Петр, а за ним и Угаров вышли за ворота. Лицо Угарова в один миг наежилось, стало сухим и ядовито-хищным:
— Теперь мое слово: больше чтобы ноги твоей у моих ворот не бывало. Слыхал ли? Вот и проваливай. Да смотри, я мягкий-мягкий, а возьмусь — вперед ногами вынесут. Кланяйся вашим.
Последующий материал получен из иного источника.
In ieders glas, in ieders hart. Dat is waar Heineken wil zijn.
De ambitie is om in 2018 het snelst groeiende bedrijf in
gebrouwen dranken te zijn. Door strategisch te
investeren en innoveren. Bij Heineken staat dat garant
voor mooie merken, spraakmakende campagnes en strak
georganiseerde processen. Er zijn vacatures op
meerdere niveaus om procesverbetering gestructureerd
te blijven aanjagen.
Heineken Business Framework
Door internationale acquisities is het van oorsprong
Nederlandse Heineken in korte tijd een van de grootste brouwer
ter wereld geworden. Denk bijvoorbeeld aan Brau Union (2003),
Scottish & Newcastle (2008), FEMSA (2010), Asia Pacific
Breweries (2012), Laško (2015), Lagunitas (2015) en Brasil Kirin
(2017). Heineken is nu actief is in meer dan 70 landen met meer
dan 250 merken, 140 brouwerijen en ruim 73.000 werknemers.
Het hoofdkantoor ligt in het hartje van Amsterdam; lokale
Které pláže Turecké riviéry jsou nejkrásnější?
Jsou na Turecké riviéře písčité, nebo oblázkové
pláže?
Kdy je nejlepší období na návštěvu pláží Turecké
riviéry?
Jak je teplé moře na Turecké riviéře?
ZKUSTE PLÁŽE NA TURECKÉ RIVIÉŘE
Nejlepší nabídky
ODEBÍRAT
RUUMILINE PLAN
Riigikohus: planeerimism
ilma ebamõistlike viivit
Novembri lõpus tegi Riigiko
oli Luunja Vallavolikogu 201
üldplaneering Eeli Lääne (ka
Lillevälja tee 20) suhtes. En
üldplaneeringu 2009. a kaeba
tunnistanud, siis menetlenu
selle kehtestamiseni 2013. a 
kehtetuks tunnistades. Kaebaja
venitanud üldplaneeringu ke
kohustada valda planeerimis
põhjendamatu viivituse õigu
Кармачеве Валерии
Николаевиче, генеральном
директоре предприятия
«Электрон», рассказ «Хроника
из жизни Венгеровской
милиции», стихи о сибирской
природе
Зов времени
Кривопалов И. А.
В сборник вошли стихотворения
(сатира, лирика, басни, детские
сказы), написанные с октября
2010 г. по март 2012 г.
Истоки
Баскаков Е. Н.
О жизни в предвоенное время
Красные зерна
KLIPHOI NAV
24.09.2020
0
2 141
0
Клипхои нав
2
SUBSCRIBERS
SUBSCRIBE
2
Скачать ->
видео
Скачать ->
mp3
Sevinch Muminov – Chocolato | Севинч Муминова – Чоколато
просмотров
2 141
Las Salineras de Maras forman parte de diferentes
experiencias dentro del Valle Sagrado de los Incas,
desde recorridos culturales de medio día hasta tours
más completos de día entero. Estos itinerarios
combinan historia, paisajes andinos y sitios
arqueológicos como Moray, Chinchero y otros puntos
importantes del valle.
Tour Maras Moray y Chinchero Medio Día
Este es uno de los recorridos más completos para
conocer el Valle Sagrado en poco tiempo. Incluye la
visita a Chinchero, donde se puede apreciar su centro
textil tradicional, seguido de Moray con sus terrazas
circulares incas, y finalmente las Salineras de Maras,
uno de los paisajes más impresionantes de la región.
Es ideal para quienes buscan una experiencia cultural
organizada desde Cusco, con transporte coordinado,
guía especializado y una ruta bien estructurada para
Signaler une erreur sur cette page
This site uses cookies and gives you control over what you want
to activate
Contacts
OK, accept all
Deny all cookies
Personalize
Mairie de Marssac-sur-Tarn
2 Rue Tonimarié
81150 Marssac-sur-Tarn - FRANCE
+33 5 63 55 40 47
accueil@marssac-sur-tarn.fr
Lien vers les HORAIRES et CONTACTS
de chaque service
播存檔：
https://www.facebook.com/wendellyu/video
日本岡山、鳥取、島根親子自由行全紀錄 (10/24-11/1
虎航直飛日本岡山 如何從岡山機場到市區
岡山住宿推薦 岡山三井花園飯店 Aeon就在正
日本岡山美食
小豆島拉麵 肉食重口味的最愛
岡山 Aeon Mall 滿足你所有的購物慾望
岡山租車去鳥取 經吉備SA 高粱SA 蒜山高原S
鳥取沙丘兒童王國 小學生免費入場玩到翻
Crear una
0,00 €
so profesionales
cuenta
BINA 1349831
Петр будто не сознавал, что его глубоко обидели, и внешне был совсем спокоен, но душа у него, задавленная горем, болела, слепла и рвалась на куски. В Сухом логу, где его никто не мог видеть, он ничком лег на прохладную землю и заплакал неисходной слезой. Он горячо жалел себя и люто ненавидел. Ненавидел за то, что родился в бедности, а встав на свои ноги, не сумел ни на грош поднять свое хозяйство; ненавидел себя за то, что мягок и уступчив с людьми, которые вечно будут жалеть его, сострадать его нищенской судьбе, но не преминут помыкать им при каждом удобном случае, и останется он на деревне Петей до седин в бороде; ненавидел он себя за то, что не нашел сил обойти стороной Симочку, хотя и знал, что не по себе рубит дерево; он ненавидел себя за то, что ему отказала невеста и над ним теперь будут зло потешаться и парни, и девки, и некуда будет деться от людских глаз; ненавидел себя за одолевшие его слезы, с которыми не мог справиться. «Да так тебе и надо, коли вышел ты на свет такой нескладный, — мстил себе Петр, как постороннему. — Родиться бы тебе лучше козлом — добрый мужик износил бы на сапогах».